所给节选:
::::

若想将stage的值等于100拿到flag,我们需要发送如下your_input值到服务器
# 服务器源码中的your_input
your_input={
"decoded": "graceless_misfits_snots"}
服务器将其值与当前的challenge_words进行判断,相等时才会继续执行升级方法create_level使stage增加。
我们发现,首次连接服务端发回的已编码的值,我们将其按照编码类型进行解码,解码后的值以your_input值的形式发送到服务端,即可使上述判断相等,执行方法create_level,stage自增一级,challenge_words重新随机分配,随机编码后返回客户端,客户端接着解码发送到服务端。
由此进行100次循环后,stage值达到100,就可以顺利拿到flag
pwntools_example.py和telnetlib_example.py为解题代码的一部分,我们选择一个使用就好
# pwntools_example.py
from pwn import * # pip install pwntools
import json
r = remote('socket.cryptohack.org', 13377, level = 'debug') # 连接服务端
def json_recv(): # 读取接收到的数据,识别字符串中的json格式并转化为dict格式
line = r.recvline()
return json.loads(line.decode())
def json_send(hsh): # 将dict格式转化成json格式的字符串发送给客户端
request = json.dumps(hsh).encode()
r.sendline(request)
received = json_recv() # 接收服务端信息赋值给received
print("Received type: ")
print(received["type"])
print("Received encoded value: ")
print(received["encoded"])
to_send = {
# 发送的信息,主要改变changeme内容
"decoded": "changeme"
}
json_send(to_send)
json_recv()
结合服务器源码分析,完善客户端解题代码如下
import telnetlib
import json
import base64
from pwn import * # pip install pwntools
import json
from Crypto.Util.number import bytes_to_long,long_to_bytes
import codecs
from binascii import a2b_hex,unhexlify
r = remote('socket.cryptohack.org', 13377)
def json_recv():
line = r.recvline()
return json.loads(line.decode())
def json_send(hsh):
request = json.dumps(hsh).encode()
r.sendline(request)
challenge_words = [] # 建立接收数据的列表
for i in range(100):
received = json_recv()
#print("Received type: ")
#print(received["type"])
#print("Received encoded value: ")
#print(received["encoded"])
if received["type"] == "base64": # 根据编码类型解码加入到列表中
challenge_words.append(base64.b64decode(received["encoded"].encode()).decode()) # wow so encode
elif received["type"] == "hex":
challenge_words.append(unhexlify(received["encoded"]).decode())

::::

任务要求:
续写这段讲解CryptoHack编码挑战解题代码的文字，从其最后一行之后接着写。

::::

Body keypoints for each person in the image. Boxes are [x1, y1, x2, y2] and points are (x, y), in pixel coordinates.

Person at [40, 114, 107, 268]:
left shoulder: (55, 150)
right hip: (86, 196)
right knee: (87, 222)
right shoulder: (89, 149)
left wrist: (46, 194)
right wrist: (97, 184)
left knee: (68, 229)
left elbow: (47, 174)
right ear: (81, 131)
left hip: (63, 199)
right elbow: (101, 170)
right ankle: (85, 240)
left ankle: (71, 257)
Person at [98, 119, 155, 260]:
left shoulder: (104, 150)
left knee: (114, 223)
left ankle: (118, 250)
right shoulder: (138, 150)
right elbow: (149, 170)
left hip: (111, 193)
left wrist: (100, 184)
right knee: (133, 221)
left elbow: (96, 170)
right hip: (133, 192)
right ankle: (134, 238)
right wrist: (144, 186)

::::

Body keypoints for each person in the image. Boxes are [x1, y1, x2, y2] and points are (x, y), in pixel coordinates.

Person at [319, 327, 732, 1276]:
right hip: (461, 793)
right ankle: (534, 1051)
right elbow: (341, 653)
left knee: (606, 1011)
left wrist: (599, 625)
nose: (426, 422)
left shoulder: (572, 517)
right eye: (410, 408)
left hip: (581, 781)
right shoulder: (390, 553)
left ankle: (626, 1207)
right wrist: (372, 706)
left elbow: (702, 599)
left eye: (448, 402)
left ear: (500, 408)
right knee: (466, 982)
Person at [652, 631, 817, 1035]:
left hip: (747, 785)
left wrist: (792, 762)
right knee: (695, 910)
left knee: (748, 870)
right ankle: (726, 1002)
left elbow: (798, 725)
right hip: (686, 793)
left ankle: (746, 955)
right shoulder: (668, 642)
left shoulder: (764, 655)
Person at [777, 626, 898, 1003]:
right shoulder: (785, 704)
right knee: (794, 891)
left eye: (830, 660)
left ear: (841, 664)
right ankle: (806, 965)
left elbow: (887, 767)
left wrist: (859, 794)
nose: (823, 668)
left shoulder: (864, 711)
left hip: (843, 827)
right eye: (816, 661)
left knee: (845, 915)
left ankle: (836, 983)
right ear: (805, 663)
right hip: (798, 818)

::::

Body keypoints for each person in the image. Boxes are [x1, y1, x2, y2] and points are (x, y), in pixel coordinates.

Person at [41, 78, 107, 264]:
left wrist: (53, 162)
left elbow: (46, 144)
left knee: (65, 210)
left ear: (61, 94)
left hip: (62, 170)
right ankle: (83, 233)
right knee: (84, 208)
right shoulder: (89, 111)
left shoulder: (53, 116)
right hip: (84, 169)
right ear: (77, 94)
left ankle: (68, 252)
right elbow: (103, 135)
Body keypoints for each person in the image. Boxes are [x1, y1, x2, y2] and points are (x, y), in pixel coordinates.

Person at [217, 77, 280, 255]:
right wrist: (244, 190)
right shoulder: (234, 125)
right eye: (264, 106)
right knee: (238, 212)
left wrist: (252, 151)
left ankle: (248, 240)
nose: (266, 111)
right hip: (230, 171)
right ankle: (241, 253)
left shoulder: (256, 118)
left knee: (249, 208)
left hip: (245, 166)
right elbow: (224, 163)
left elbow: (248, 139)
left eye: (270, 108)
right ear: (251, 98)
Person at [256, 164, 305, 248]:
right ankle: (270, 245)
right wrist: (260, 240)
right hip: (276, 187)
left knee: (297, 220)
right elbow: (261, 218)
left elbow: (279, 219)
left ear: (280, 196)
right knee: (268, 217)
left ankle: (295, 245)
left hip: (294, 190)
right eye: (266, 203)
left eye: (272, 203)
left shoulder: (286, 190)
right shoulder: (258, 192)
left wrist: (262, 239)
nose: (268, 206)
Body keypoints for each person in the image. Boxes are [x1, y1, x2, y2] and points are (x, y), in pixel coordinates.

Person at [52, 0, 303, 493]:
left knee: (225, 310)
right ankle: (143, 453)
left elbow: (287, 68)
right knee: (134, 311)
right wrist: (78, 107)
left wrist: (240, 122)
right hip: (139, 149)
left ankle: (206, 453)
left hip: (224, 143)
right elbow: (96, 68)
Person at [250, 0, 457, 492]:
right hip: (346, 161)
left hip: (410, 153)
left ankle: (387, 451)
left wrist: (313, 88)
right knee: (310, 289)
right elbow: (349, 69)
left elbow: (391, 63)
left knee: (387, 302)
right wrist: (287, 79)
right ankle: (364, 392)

::::

练习结果:
elif received["type"] == "rot13":
challenge_words.append(codecs.decode(received["encoded"], 'rot_13'))
elif received["type"] == "bigint":
challenge_words.append(long_to_bytes(int(received["encoded"], 16)).decode())
elif received["type"] == "utf-8":
challenge_words.append(''.join(chr(b) for b in received["encoded"]))
print("%d : %s" % (i, challenge_words[i])) # 打印出本次要发送到服务端的值
to_send = {
"decoded": challenge_words[i]
}
json_send(to_send)
received = json_recv() # 接收flag数据
print(received["flag"])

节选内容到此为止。